Our study has a number of potential implications for HIV cure, most importantly in identifying a signal of imminent viral rebound. Although sustained post-ART control is now being observed, there is no simple way to monitor these viral controllers for eventual viral rebound [16]. If current efforts to achieve durable virus control succeed, then monitoring individuals’ rebound kinetics will become paramount [17]. An assay that detects early virus spread would be particularly useful, as we suggested in an earlier case study of sustained post-ART control [18]. Our data also have implications for the development of novel interventions. Theoretically, the early immune response to replicating HIV following treatment interruption might prove to be an essential factor in determining who controls versus who does not control their virus [19].
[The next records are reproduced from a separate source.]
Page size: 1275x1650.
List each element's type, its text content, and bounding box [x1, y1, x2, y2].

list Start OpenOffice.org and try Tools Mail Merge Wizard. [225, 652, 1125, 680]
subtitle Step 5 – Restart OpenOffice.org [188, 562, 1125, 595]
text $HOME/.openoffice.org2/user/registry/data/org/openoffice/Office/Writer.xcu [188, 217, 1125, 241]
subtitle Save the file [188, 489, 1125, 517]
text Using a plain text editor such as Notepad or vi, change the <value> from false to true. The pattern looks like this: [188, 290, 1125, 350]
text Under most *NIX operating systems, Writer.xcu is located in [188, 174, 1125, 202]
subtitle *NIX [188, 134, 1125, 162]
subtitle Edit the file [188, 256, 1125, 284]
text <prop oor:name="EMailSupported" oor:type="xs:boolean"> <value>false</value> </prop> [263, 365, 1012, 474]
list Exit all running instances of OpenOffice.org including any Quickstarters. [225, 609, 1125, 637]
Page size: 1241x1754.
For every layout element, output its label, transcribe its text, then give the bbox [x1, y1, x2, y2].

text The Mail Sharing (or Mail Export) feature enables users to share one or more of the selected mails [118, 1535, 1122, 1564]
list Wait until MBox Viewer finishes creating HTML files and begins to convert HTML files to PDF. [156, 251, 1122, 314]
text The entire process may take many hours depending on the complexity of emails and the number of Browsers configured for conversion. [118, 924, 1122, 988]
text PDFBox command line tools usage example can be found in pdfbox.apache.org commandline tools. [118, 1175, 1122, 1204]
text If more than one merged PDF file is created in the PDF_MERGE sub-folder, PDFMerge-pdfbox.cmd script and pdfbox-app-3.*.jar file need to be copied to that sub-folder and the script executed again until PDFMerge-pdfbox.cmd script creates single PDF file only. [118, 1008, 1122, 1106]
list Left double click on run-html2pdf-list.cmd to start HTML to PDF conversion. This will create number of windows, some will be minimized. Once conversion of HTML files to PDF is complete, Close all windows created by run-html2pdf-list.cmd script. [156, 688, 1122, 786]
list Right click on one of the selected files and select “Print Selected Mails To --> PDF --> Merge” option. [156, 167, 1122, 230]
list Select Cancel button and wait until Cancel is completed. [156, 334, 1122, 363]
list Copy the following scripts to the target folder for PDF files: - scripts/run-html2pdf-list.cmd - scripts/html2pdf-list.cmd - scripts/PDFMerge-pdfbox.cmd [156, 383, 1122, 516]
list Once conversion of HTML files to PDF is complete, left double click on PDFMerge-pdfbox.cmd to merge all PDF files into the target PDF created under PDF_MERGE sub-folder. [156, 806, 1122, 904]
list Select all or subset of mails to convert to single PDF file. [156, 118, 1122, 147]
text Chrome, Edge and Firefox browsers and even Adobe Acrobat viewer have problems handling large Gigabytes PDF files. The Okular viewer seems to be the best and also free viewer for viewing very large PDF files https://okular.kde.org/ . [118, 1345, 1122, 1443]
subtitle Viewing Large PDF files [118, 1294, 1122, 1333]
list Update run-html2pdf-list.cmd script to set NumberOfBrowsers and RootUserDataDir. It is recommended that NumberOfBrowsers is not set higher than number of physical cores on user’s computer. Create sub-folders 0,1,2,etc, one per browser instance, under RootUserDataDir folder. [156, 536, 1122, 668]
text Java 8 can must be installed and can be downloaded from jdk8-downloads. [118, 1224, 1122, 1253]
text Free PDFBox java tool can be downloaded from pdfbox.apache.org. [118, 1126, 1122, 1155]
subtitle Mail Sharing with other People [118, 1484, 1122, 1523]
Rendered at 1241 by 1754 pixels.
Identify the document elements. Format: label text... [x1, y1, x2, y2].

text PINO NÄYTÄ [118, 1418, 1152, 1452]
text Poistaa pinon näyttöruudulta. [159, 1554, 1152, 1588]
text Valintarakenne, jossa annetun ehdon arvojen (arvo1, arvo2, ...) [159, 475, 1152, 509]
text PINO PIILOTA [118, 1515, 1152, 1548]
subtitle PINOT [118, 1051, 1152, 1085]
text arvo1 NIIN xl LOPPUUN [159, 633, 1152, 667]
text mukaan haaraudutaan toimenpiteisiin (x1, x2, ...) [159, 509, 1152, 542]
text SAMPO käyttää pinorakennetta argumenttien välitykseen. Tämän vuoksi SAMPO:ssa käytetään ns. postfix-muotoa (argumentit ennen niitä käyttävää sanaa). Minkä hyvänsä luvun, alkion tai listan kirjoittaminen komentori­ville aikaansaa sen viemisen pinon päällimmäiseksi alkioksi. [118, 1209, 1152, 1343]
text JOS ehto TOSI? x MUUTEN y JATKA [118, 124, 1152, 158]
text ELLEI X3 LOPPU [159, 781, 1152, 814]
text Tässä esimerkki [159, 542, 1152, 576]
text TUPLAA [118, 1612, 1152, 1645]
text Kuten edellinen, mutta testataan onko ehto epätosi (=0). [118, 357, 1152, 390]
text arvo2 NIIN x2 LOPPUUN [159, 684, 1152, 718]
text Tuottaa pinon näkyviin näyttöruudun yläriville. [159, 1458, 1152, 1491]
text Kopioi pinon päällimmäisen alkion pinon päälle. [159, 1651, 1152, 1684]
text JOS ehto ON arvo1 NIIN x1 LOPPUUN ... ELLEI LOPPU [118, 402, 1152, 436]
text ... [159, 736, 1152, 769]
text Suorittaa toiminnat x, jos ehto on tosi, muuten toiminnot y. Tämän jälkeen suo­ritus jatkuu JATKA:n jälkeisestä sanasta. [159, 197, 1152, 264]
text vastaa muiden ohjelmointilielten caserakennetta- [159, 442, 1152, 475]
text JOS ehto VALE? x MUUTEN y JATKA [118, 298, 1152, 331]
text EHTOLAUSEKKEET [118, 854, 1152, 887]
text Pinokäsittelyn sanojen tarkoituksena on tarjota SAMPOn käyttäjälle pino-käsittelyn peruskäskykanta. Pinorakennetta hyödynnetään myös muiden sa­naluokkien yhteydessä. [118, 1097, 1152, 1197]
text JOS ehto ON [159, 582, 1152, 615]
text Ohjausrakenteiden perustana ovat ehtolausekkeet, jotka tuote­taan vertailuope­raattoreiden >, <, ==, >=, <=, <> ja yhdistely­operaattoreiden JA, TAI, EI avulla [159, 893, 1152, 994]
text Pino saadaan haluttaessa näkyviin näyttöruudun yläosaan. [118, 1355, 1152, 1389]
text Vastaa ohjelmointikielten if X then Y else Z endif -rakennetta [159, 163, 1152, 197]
Our study also demonstrates the need for more in-depth ATI studies examining immune responses during treatment interruption in response to rebound viremia. While the current study is based on a small number of participants sampled relatively infrequently during ATI, our results suggest that future studies with more frequent longitudinal sampling, and, if possible, intensive tissue sampling would greatly benefit the field. These studies would have the potential to examine early viral activity in tissues, to explain variation in time to HIV-1 rebound, and shed light into potential etiologies of post-treatment and post-intervention control of viremia.